* **Request**: Pull out each line in the rows below containing the string "that", matching case.

* **Rendered images and their source text**:
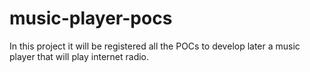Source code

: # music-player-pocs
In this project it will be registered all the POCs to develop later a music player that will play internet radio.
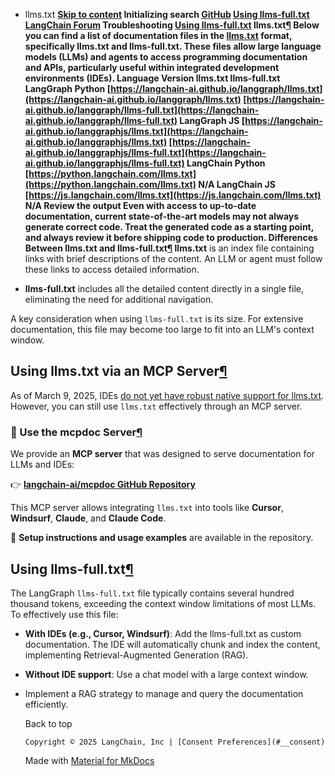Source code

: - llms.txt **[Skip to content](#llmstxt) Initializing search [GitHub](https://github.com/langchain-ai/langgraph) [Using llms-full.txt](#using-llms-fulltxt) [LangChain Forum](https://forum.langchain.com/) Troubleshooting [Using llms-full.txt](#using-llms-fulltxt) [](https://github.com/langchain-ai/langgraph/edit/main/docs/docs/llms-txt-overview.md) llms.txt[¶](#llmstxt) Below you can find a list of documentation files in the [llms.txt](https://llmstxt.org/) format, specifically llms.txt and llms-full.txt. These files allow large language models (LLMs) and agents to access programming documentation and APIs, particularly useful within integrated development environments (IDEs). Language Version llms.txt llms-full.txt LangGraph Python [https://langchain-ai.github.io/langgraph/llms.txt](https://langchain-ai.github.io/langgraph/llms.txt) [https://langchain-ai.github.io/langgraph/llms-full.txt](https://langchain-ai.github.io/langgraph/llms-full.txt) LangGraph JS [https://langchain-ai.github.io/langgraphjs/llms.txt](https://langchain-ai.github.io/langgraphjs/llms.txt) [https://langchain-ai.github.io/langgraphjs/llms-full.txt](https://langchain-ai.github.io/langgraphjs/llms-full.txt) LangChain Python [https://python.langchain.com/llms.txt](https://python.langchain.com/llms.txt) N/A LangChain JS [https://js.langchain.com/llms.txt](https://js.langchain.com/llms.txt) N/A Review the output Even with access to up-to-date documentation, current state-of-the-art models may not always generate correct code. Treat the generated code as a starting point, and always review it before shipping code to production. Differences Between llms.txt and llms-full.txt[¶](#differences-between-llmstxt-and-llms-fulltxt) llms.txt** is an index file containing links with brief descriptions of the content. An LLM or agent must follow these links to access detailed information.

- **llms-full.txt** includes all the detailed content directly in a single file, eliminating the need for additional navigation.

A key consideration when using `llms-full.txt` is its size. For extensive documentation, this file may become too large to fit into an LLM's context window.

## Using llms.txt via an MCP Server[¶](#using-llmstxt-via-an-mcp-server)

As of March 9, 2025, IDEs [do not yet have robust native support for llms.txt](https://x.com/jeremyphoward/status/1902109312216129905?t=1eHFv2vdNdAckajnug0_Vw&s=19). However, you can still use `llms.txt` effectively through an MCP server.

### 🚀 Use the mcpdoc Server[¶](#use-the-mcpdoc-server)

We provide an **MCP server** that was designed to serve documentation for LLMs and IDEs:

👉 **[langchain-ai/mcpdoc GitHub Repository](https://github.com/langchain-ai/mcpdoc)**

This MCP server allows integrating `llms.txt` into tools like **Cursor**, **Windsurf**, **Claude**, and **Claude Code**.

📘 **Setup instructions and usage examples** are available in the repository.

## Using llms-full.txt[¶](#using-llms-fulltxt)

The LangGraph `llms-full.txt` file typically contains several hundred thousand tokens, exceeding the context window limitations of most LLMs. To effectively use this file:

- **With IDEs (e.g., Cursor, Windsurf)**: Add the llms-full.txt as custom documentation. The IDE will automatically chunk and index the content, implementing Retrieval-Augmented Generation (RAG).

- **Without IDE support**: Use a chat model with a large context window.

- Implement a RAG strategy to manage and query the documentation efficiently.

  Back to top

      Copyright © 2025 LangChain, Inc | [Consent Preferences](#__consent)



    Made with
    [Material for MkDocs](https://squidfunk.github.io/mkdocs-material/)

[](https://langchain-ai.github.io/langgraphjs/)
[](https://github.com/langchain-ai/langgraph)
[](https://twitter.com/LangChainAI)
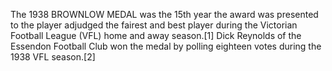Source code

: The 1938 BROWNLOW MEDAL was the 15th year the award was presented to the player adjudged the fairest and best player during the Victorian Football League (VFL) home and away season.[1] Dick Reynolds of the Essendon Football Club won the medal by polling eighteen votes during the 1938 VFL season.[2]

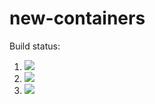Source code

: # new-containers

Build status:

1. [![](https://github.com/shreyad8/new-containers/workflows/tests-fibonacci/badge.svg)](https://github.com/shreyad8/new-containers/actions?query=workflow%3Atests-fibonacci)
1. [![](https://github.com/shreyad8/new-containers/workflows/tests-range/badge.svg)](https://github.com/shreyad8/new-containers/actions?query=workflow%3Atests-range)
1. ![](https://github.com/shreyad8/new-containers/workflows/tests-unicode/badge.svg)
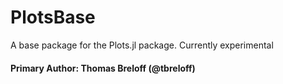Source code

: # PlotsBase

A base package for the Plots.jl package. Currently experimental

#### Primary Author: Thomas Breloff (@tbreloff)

* **Your solution**:
In this project it will be registered all the POCs to develop later a music player that will play internet radio.
We provide an **MCP server** that was designed to serve documentation for LLMs and IDEs:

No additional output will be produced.